(GIVEN ENTRIES begins)

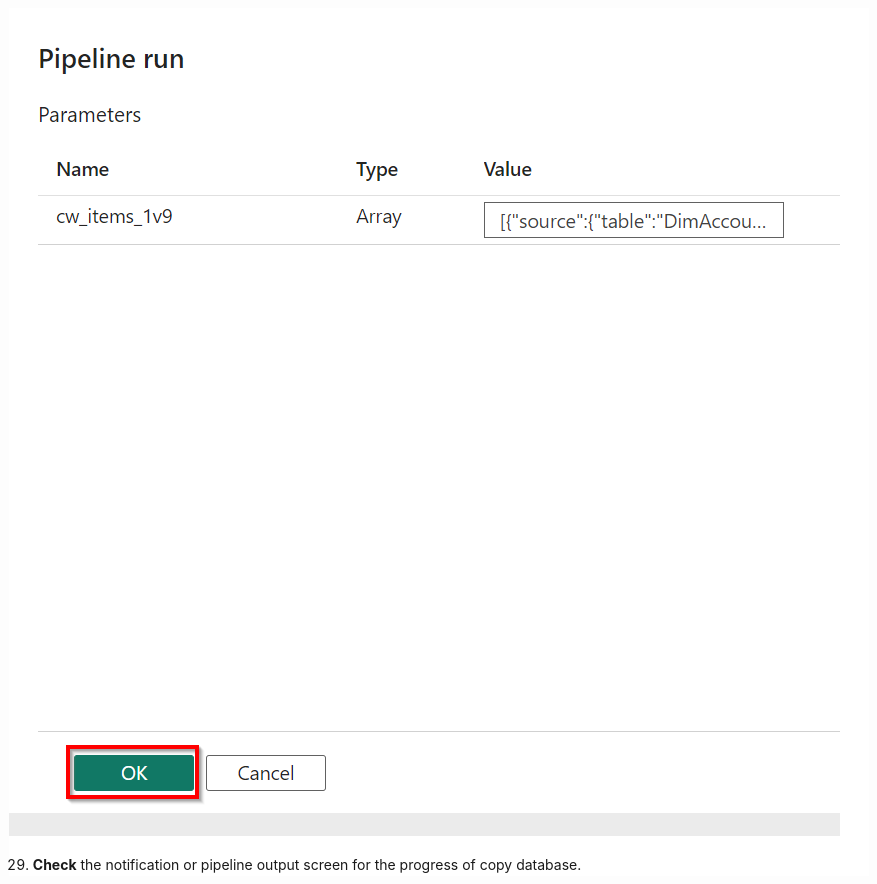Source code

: ![Datawarehouse.](media/warehouse-16a.png)

29. **Check** the notification or pipeline output screen for the progress of copy database.
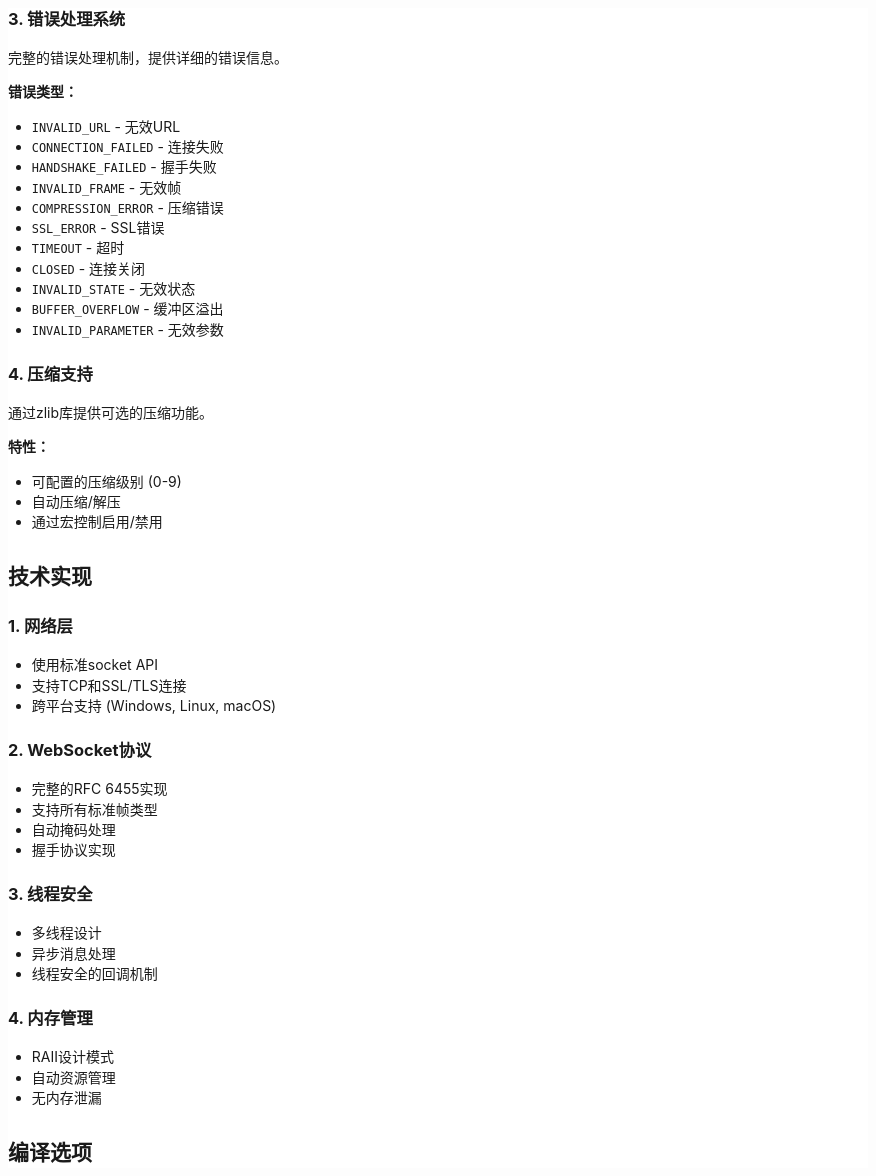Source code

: ### 3. 错误处理系统
完整的错误处理机制，提供详细的错误信息。

**错误类型：**
- `INVALID_URL` - 无效URL
- `CONNECTION_FAILED` - 连接失败
- `HANDSHAKE_FAILED` - 握手失败
- `INVALID_FRAME` - 无效帧
- `COMPRESSION_ERROR` - 压缩错误
- `SSL_ERROR` - SSL错误
- `TIMEOUT` - 超时
- `CLOSED` - 连接关闭
- `INVALID_STATE` - 无效状态
- `BUFFER_OVERFLOW` - 缓冲区溢出
- `INVALID_PARAMETER` - 无效参数

### 4. 压缩支持
通过zlib库提供可选的压缩功能。

**特性：**
- 可配置的压缩级别 (0-9)
- 自动压缩/解压
- 通过宏控制启用/禁用

## 技术实现

### 1. 网络层
- 使用标准socket API
- 支持TCP和SSL/TLS连接
- 跨平台支持 (Windows, Linux, macOS)

### 2. WebSocket协议
- 完整的RFC 6455实现
- 支持所有标准帧类型
- 自动掩码处理
- 握手协议实现

### 3. 线程安全
- 多线程设计
- 异步消息处理
- 线程安全的回调机制

### 4. 内存管理
- RAII设计模式
- 自动资源管理
- 无内存泄漏

## 编译选项
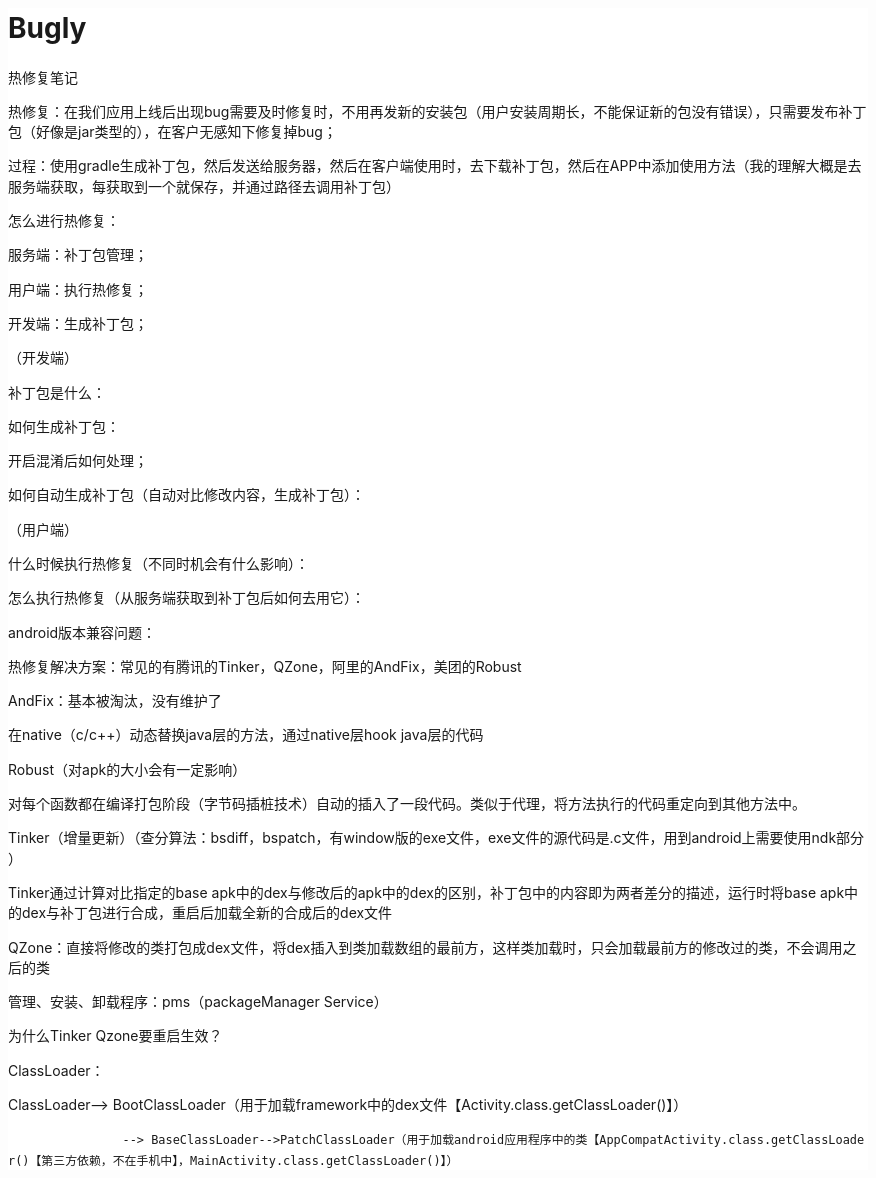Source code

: # Bugly
热修复笔记


热修复：在我们应用上线后出现bug需要及时修复时，不用再发新的安装包（用户安装周期长，不能保证新的包没有错误），只需要发布补丁包（好像是jar类型的），在客户无感知下修复掉bug；

过程：使用gradle生成补丁包，然后发送给服务器，然后在客户端使用时，去下载补丁包，然后在APP中添加使用方法（我的理解大概是去服务端获取，每获取到一个就保存，并通过路径去调用补丁包）

怎么进行热修复：

服务端：补丁包管理；

用户端：执行热修复；

开发端：生成补丁包；


（开发端）

补丁包是什么：

如何生成补丁包：

开启混淆后如何处理；

如何自动生成补丁包（自动对比修改内容，生成补丁包）：


（用户端）

什么时候执行热修复（不同时机会有什么影响）：

怎么执行热修复（从服务端获取到补丁包后如何去用它）：

android版本兼容问题：


热修复解决方案：常见的有腾讯的Tinker，QZone，阿里的AndFix，美团的Robust

AndFix：基本被淘汰，没有维护了

在native（c/c++）动态替换java层的方法，通过native层hook java层的代码

Robust（对apk的大小会有一定影响）

对每个函数都在编译打包阶段（字节码插桩技术）自动的插入了一段代码。类似于代理，将方法执行的代码重定向到其他方法中。

Tinker（增量更新）（查分算法：bsdiff，bspatch，有window版的exe文件，exe文件的源代码是.c文件，用到android上需要使用ndk部分 ）

Tinker通过计算对比指定的base apk中的dex与修改后的apk中的dex的区别，补丁包中的内容即为两者差分的描述，运行时将base apk中的dex与补丁包进行合成，重启后加载全新的合成后的dex文件

QZone：直接将修改的类打包成dex文件，将dex插入到类加载数组的最前方，这样类加载时，只会加载最前方的修改过的类，不会调用之后的类

管理、安装、卸载程序：pms（packageManager Service）


为什么Tinker Qzone要重启生效？


ClassLoader：

ClassLoader--> BootClassLoader（用于加载framework中的dex文件【Activity.class.getClassLoader()】）

                    --> BaseClassLoader-->PatchClassLoader（用于加载android应用程序中的类【AppCompatActivity.class.getClassLoader()【第三方依赖，不在手机中】，MainActivity.class.getClassLoader()】）
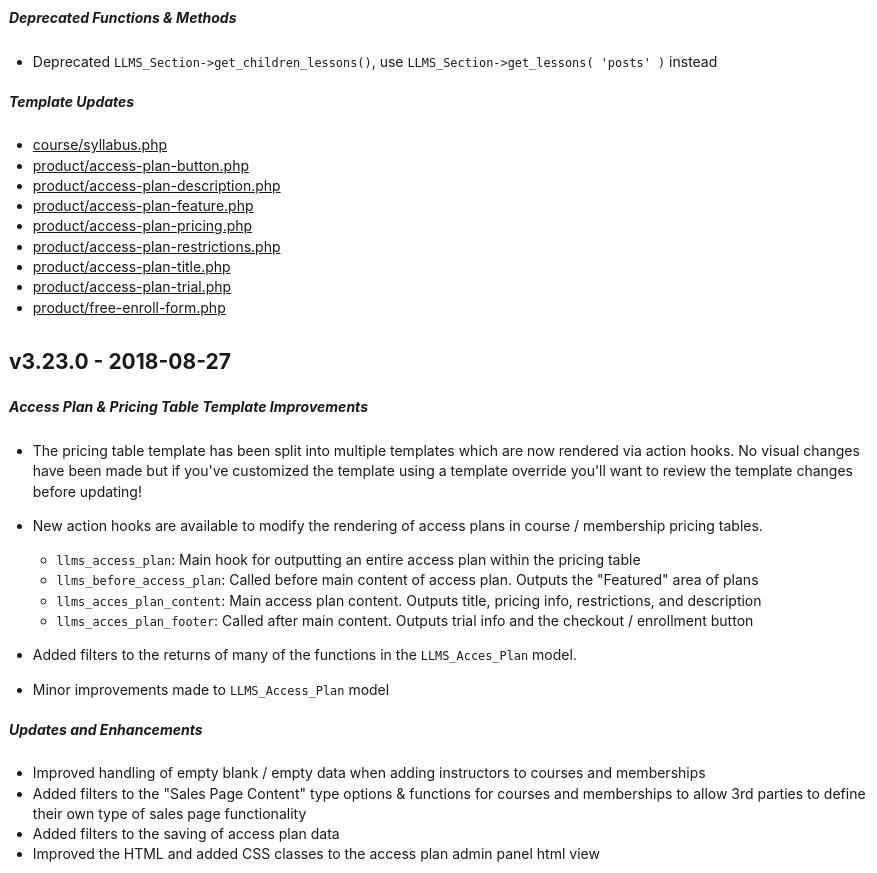 ##### Deprecated Functions & Methods

+ Deprecated `LLMS_Section->get_children_lessons()`, use `LLMS_Section->get_lessons( 'posts' )` instead

##### Template Updates

+ [course/syllabus.php](https://github.com/gocodebox/lifterlms/blob/master/templates/course/syllabus.php)
+ [product/access-plan-button.php](https://github.com/gocodebox/lifterlms/blob/master/templates/product/access-plan-button.php)
+ [product/access-plan-description.php](https://github.com/gocodebox/lifterlms/blob/master/templates/product/access-plan-description.php)
+ [product/access-plan-feature.php](https://github.com/gocodebox/lifterlms/blob/master/templates/product/access-plan-feature.php)
+ [product/access-plan-pricing.php](https://github.com/gocodebox/lifterlms/blob/master/templates/product/access-plan-pricing.php)
+ [product/access-plan-restrictions.php](https://github.com/gocodebox/lifterlms/blob/master/templates/product/access-plan-restrictions.php)
+ [product/access-plan-title.php](https://github.com/gocodebox/lifterlms/blob/master/templates/product/access-plan-title.php)
+ [product/access-plan-trial.php](https://github.com/gocodebox/lifterlms/blob/master/templates/product/access-plan-trial.php)
+ [product/free-enroll-form.php](https://github.com/gocodebox/lifterlms/blob/master/templates/product/free-enroll-form.php)


v3.23.0 - 2018-08-27
--------------------

##### Access Plan & Pricing Table Template Improvements

+ The pricing table template has been split into multiple templates which are now rendered via action hooks. No visual changes have been made but if you've customized the template using a template override you'll want to review the template changes before updating!
+ New action hooks are available to modify the rendering of access plans in course / membership pricing tables.

  + `llms_access_plan`: Main hook for outputting an entire access plan within the pricing table
  + `llms_before_access_plan`: Called before main content of access plan. Outputs the "Featured" area of plans
  + `llms_acces_plan_content`: Main access plan content. Outputs title, pricing info, restrictions, and description
  + `llms_acces_plan_footer`: Called after main content. Outputs trial info and the checkout / enrollment button

+ Added filters to the returns of many of the functions in the `LLMS_Acces_Plan` model.
+ Minor improvements made to `LLMS_Access_Plan` model

##### Updates and Enhancements

+ Improved handling of empty blank / empty data when adding instructors to courses and memberships
+ Added filters to the "Sales Page Content" type options & functions for courses and memberships to allow 3rd parties to define their own type of sales page functionality
+ Added filters to the saving of access plan data
+ Improved the HTML and added CSS classes to the access plan admin panel html view
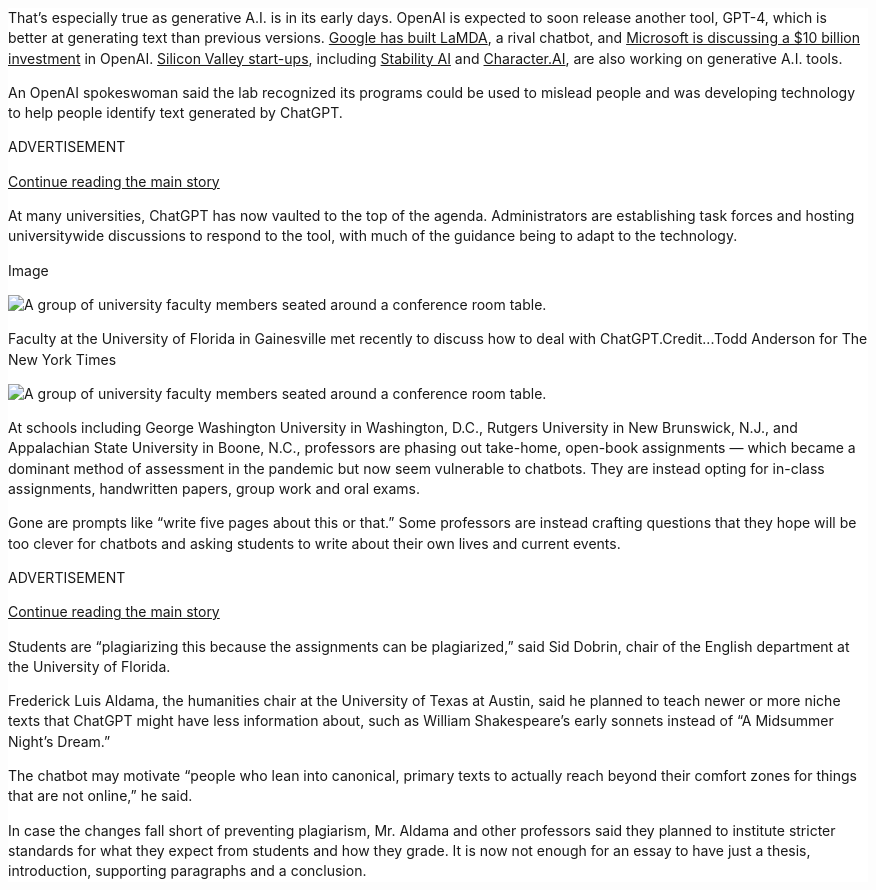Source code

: That’s especially true as generative A.I. is in its early days. OpenAI is expected to soon release another tool, GPT-4, which is better at generating text than previous versions. [Google has built LaMDA](https://www.nytimes.com/2022/12/21/technology/ai-chatgpt-google-search.html), a rival chatbot, and [Microsoft is discussing a $10 billion investment](https://www.nytimes.com/2023/01/12/technology/microsoft-openai-chatgpt.html) in OpenAI. [Silicon Valley start-ups](https://www.nytimes.com/2023/01/07/technology/generative-ai-chatgpt-investments.html), including [Stability AI](https://www.nytimes.com/2022/10/21/technology/generative-ai.html) and [Character.AI](https://www.nytimes.com/2023/01/10/science/character-ai-chatbot-intelligence.html), are also working on generative A.I. tools.

An OpenAI spokeswoman said the lab recognized its programs could be used to mislead people and was developing technology to help people identify text generated by ChatGPT.

ADVERTISEMENT

[Continue reading the main story](https://www.nytimes.com/2023/01/16/technology/chatgpt-artificial-intelligence-universities.html#after-story-ad-3)

At many universities, ChatGPT has now vaulted to the top of the agenda. Administrators are establishing task forces and hosting universitywide discussions to respond to the tool, with much of the guidance being to adapt to the technology.

Image

![A group of university faculty members seated around a conference room table.](https://static01.nyt.com/images/2023/01/14/multimedia/ai-colleges-04-phjw/ai-colleges-04-phjw-articleLarge.jpg?quality=75&auto=webp&disable=upscale)

Faculty at the University of Florida in Gainesville met recently to discuss how to deal with ChatGPT.Credit...Todd Anderson for The New York Times

![A group of university faculty members seated around a conference room table.](https://static01.nyt.com/images/2023/01/14/multimedia/ai-colleges-04-phjw/ai-colleges-04-phjw-articleLarge.jpg?quality=75&auto=webp&disable=upscale)

At schools including George Washington University in Washington, D.C., Rutgers University in New Brunswick, N.J., and Appalachian State University in Boone, N.C., professors are phasing out take-home, open-book assignments — which became a dominant method of assessment in the pandemic but now seem vulnerable to chatbots. They are instead opting for in-class assignments, handwritten papers, group work and oral exams.

Gone are prompts like “write five pages about this or that.” Some professors are instead crafting questions that they hope will be too clever for chatbots and asking students to write about their own lives and current events.

ADVERTISEMENT

[Continue reading the main story](https://www.nytimes.com/2023/01/16/technology/chatgpt-artificial-intelligence-universities.html#after-story-ad-4)

Students are “plagiarizing this because the assignments can be plagiarized,” said Sid Dobrin, chair of the English department at the University of Florida.

Frederick Luis Aldama, the humanities chair at the University of Texas at Austin, said he planned to teach newer or more niche texts that ChatGPT might have less information about, such as William Shakespeare’s early sonnets instead of “A Midsummer Night’s Dream.”

The chatbot may motivate “people who lean into canonical, primary texts to actually reach beyond their comfort zones for things that are not online,” he said.

In case the changes fall short of preventing plagiarism, Mr. Aldama and other professors said they planned to institute stricter standards for what they expect from students and how they grade. It is now not enough for an essay to have just a thesis, introduction, supporting paragraphs and a conclusion.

(GIVEN ENTRIES ends)

TASK BRIEF:
Report back each line of the entries that holds the string "this".

ANSWER TO THE EXERCISE:
Gone are prompts like “write five pages about this or that.” Some professors are instead crafting questions that they hope will be too clever for chatbots and asking students to write about their own lives and current events.
Students are “plagiarizing this because the assignments can be plagiarized,” said Sid Dobrin, chair of the English department at the University of Florida.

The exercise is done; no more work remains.